The consumer goods giant Unilever has revealed it expects to deliver improved underlying revenues this year, as it posted buoyant third-quarter sales and profits.
Unilever, the maker of Ben & Jerry's ice cream and Marmite, saw pre-tax profits rise 83 per cent to €2.5bn (£2bn), boosted by disposals, in the last quarter. Its underlying sales jumped 8.3 per cent.
Patrick Cescau, Unilever's chief executive, said: "This year we now expect to deliver underlying sales growth well in excess of our long-term target of 3 to 5 per cent, together with an underlying improvement in operating margin for the year."
Its total sales rose by 2 per cent to €10.4bn. In Europe, Unilever posted underlying sales growth of 2.5 per cent in the third quarter, but price contributed more than 4 per cent with volumes lower by about 2 per cent. It said volumes were down because of slowing growth in European markets.

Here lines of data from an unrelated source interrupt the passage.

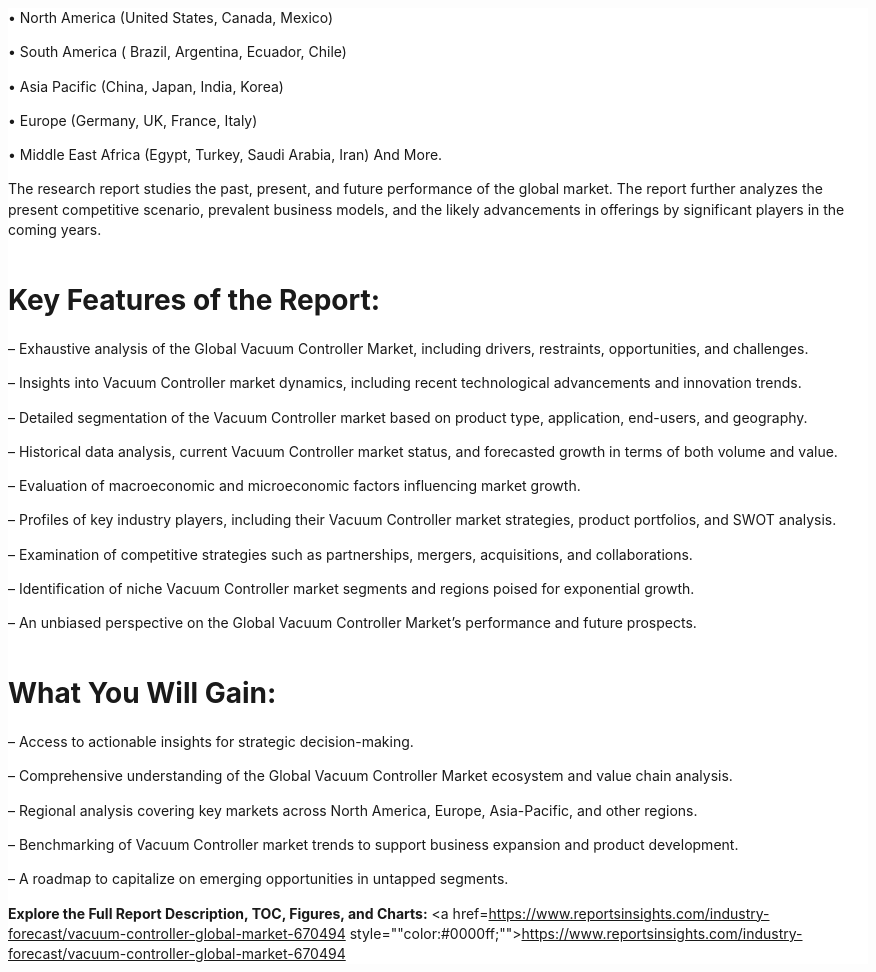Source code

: • North America (United States, Canada, Mexico)

• South America ( Brazil, Argentina, Ecuador, Chile)

• Asia Pacific (China, Japan, India, Korea)

• Europe (Germany, UK, France, Italy)

• Middle East Africa (Egypt, Turkey, Saudi Arabia, Iran) And More.

The research report studies the past, present, and future performance of the global market. The report further analyzes the present competitive scenario, prevalent business models, and the likely advancements in offerings by significant players in the coming years.

# <strong>Key Features of the Report:</strong>

– Exhaustive analysis of the Global Vacuum Controller Market, including drivers, restraints, opportunities, and challenges.

– Insights into Vacuum Controller market dynamics, including recent technological advancements and innovation trends.

– Detailed segmentation of the Vacuum Controller market based on product type, application, end-users, and geography.

– Historical data analysis, current Vacuum Controller market status, and forecasted growth in terms of both volume and value.

– Evaluation of macroeconomic and microeconomic factors influencing market growth.

– Profiles of key industry players, including their Vacuum Controller market strategies, product portfolios, and SWOT analysis.

– Examination of competitive strategies such as partnerships, mergers, acquisitions, and collaborations.

– Identification of niche Vacuum Controller market segments and regions poised for exponential growth.

– An unbiased perspective on the Global Vacuum Controller Market’s performance and future prospects.

# <strong>What You Will Gain:</strong>

– Access to actionable insights for strategic decision-making.

– Comprehensive understanding of the Global Vacuum Controller Market ecosystem and value chain analysis.

– Regional analysis covering key markets across North America, Europe, Asia-Pacific, and other regions.

– Benchmarking of Vacuum Controller market trends to support business expansion and product development.

– A roadmap to capitalize on emerging opportunities in untapped segments.

<strong>Explore the Full Report Description, TOC, Figures, and Charts:</strong>
<a href=https://www.reportsinsights.com/industry-forecast/vacuum-controller-global-market-670494 style=""color:#0000ff;"">https://www.reportsinsights.com/industry-forecast/vacuum-controller-global-market-670494</a>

Unilever grew sales by 4 per cent in the US in the third quarter, adjusting for the effect of the IT systems implementation last year. The company continued to grow revenues in China and has started to introduce price increases there for the first time this year. The Investec analyst Martin Deboo said: "We are yet to see any of the anticipated weakness in developing and emerging markets, which is positive for Unilever."